In aeroporto lavorano in tutto 40.000 persone – Alitalia e non -, ci sono lavoratori per la manutenzione, per le pulizie, per spostare i carrelli: l’aeroporto è una grande città, una grande possibilità di lavoro e una grande scommessa, ed è l’ora di far capire a tutti che non siamo noi lavoratori ad avere ancora qualcosa da toglierci, dopo tutti questi anni.
Dobbiamo guardare avanti e cercare di ottenere un contratto equo, sicuro per tutti, con quelle tutele che servono per rimettersi in campo sul piano familiare: perché dove c’è lavoro c’è famiglia, c’è possibilità relazionale, c’è il requisito fondamentale per stare bene in questa vita. C’è un generale clima di sfiducia tra noi, ma c’è anche tanta voglia di continuare in questo percorso lavorativo, perché quello che importa adesso è il lavoro: tutti vogliono lavorare.
Michele, comandante
Provengo da AirOne e sono in Alitalia dal 2010: da quando c’è stata la fusione tra le due compagnie. La situazione che stiamo vivendo è veramente stressante, perché sono anni ormai che si ripete. Per quest’ultima crisi in particolare ci troviamo già al terzo rinvio e siamo in attesa di conoscere quale sarà il nostro destino, dal punto di vista occupazionale prima di tutto: sentiamo parlare ancora di esuberi, di tagli salariali, di ulteriori difficoltà per la nostra vita quotidiana. Speriamo, con tutto il cuore, che questo Governo riesca a studiare una soluzione che preveda un rilancio a tutti gli effetti, un piano industriale serio, con un investimento adeguato per acquistare altre macchine, espandersi e rilanciare tutta la Compagnia. Le retribuzioni le hanno già ridotte all’osso, sono addirittura inferiori a quelle delle major europee, i tagli li hanno già fatti e non possono continuare a risparmiare su di noi.
Anche le turnazioni, per quanto rispettino le norme previste, sono proprio al limite della legalità e un certo affaticamento lo creano. Studiando regolamenti di servizio e limiti di impiego abbiamo visto che esistono delle zone grigie, dove non c’è esattamente una regola fissa. Sono punti che andrebbero chiariti, nell’interesse di tutti, per un servizio più regolare e più fluido. L’incertezza nella quale viviamo non è bella e si riverbera nella sfera familiare. I piloti hanno più possibilità di cambiare, hanno delle alternative, la possibilità di essere assunti da altre compagnie, diversi primi ufficiali e qualche comandante sono andati a lavorare all’estero.

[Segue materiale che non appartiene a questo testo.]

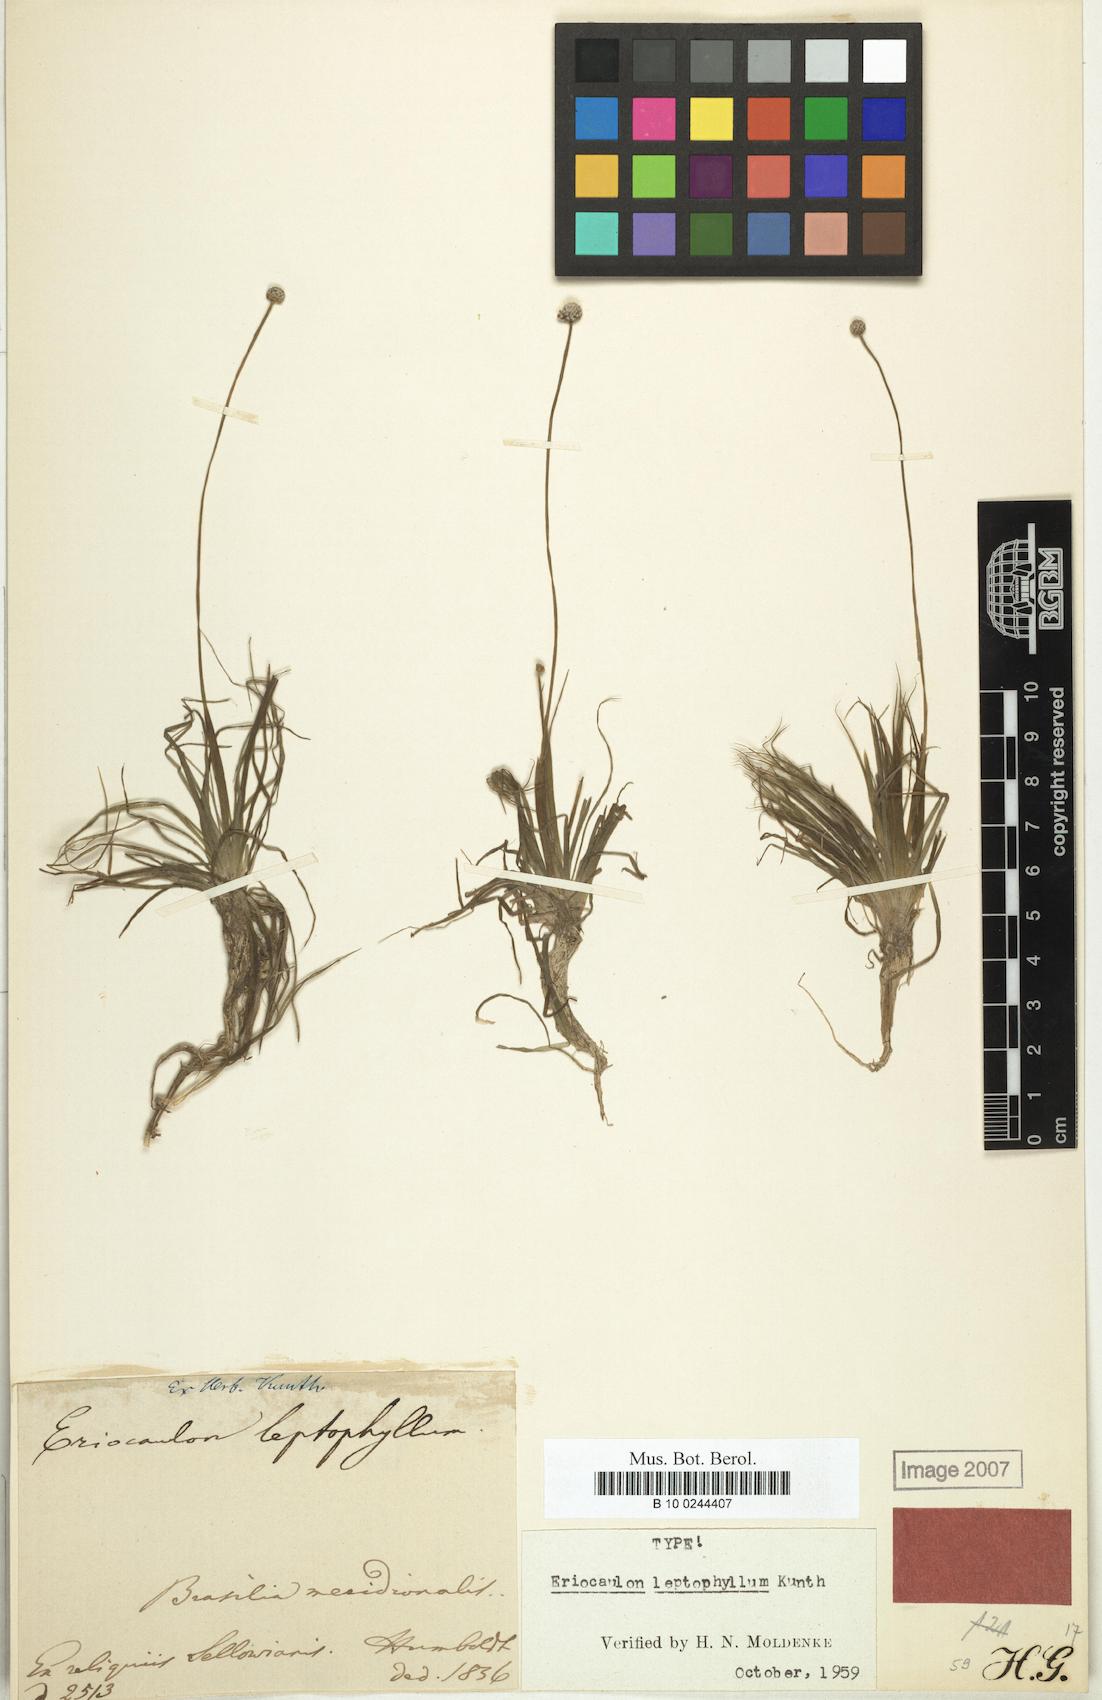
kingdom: Plantae
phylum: Tracheophyta
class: Liliopsida
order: Poales
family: Eriocaulaceae
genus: Eriocaulon
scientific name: Eriocaulon leptophyllum
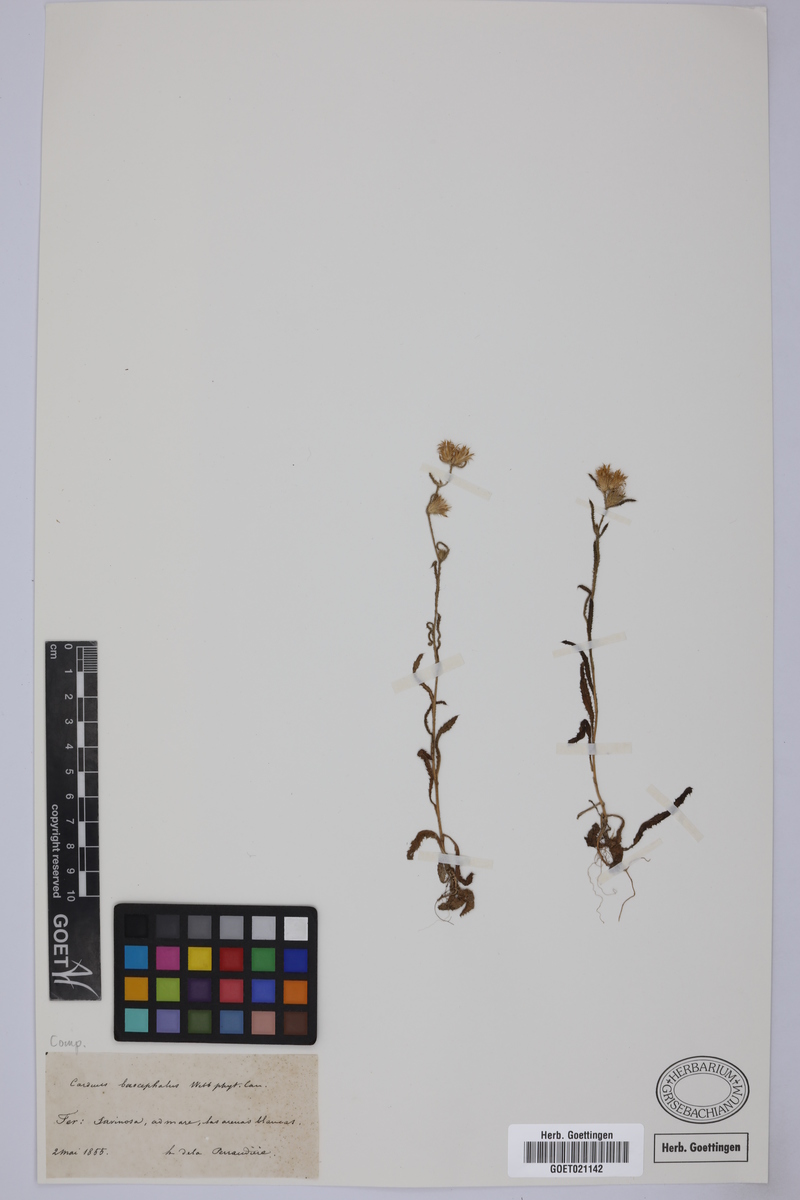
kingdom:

Io lo farei solo se fossi proprio costretto. Perché dobbiamo lasciare il nostro Paese? Siamo italiani, la situazione si deve risolvere, la Compagnia se gestita bene può andare bene. Speriamo in una nazionalizzazione, perché la nostra visione del privato ormai non è più positiva, e in un piano industriale serio. Ci vogliono le persone giuste che gestiscano bene, i lavoratori non danno problemi: noi lavoriamo, siamo pagati meno dei nostri colleghi europei ma facciamo la nostra parte, e vorremmo continuare.